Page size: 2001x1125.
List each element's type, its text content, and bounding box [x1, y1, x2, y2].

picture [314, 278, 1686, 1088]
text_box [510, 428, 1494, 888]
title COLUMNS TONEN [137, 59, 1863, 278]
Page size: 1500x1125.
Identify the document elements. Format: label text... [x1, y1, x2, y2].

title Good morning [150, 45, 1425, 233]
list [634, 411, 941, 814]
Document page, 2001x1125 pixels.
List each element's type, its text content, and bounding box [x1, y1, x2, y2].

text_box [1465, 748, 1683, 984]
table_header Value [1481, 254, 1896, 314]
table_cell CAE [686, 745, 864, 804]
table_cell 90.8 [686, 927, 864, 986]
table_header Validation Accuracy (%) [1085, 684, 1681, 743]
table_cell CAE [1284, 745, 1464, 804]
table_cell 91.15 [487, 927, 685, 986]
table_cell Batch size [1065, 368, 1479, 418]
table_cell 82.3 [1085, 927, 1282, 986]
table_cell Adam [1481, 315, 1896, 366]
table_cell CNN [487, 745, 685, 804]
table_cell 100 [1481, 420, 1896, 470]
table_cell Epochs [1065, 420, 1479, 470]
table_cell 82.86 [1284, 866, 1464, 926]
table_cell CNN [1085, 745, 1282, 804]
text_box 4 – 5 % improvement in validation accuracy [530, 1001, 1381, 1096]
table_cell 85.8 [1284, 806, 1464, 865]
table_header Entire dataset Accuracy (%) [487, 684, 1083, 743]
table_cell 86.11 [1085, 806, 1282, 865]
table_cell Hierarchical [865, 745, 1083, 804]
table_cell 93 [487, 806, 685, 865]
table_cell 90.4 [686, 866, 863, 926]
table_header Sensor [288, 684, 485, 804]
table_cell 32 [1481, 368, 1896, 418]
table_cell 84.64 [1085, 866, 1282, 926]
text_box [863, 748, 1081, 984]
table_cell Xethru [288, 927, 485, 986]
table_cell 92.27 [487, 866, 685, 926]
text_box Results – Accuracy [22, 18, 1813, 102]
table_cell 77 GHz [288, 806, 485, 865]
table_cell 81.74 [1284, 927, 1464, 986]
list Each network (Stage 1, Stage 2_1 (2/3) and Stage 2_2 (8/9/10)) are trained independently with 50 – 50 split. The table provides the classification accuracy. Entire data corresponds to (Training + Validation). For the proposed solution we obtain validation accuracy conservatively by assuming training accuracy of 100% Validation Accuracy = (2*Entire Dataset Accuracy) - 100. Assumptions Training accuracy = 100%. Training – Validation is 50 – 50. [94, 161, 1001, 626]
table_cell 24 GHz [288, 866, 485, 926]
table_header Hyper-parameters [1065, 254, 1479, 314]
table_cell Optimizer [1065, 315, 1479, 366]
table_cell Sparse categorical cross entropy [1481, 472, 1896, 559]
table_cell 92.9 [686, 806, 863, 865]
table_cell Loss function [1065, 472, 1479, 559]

----------------------------------------

**Problem details:** Everything from the first line of the material through the line containing "Document page, 2001x1125 pixels." is to be printed exactly; lines after that are to be left out.

**Solution for this task:**
Page size: 2001x1125.
List each element's type, its text content, and bounding box [x1, y1, x2, y2].

picture [314, 278, 1686, 1088]
text_box [510, 428, 1494, 888]
title COLUMNS TONEN [137, 59, 1863, 278]
Page size: 1500x1125.
Identify the document elements. Format: label text... [x1, y1, x2, y2].

title Good morning [150, 45, 1425, 233]
list [634, 411, 941, 814]
Document page, 2001x1125 pixels.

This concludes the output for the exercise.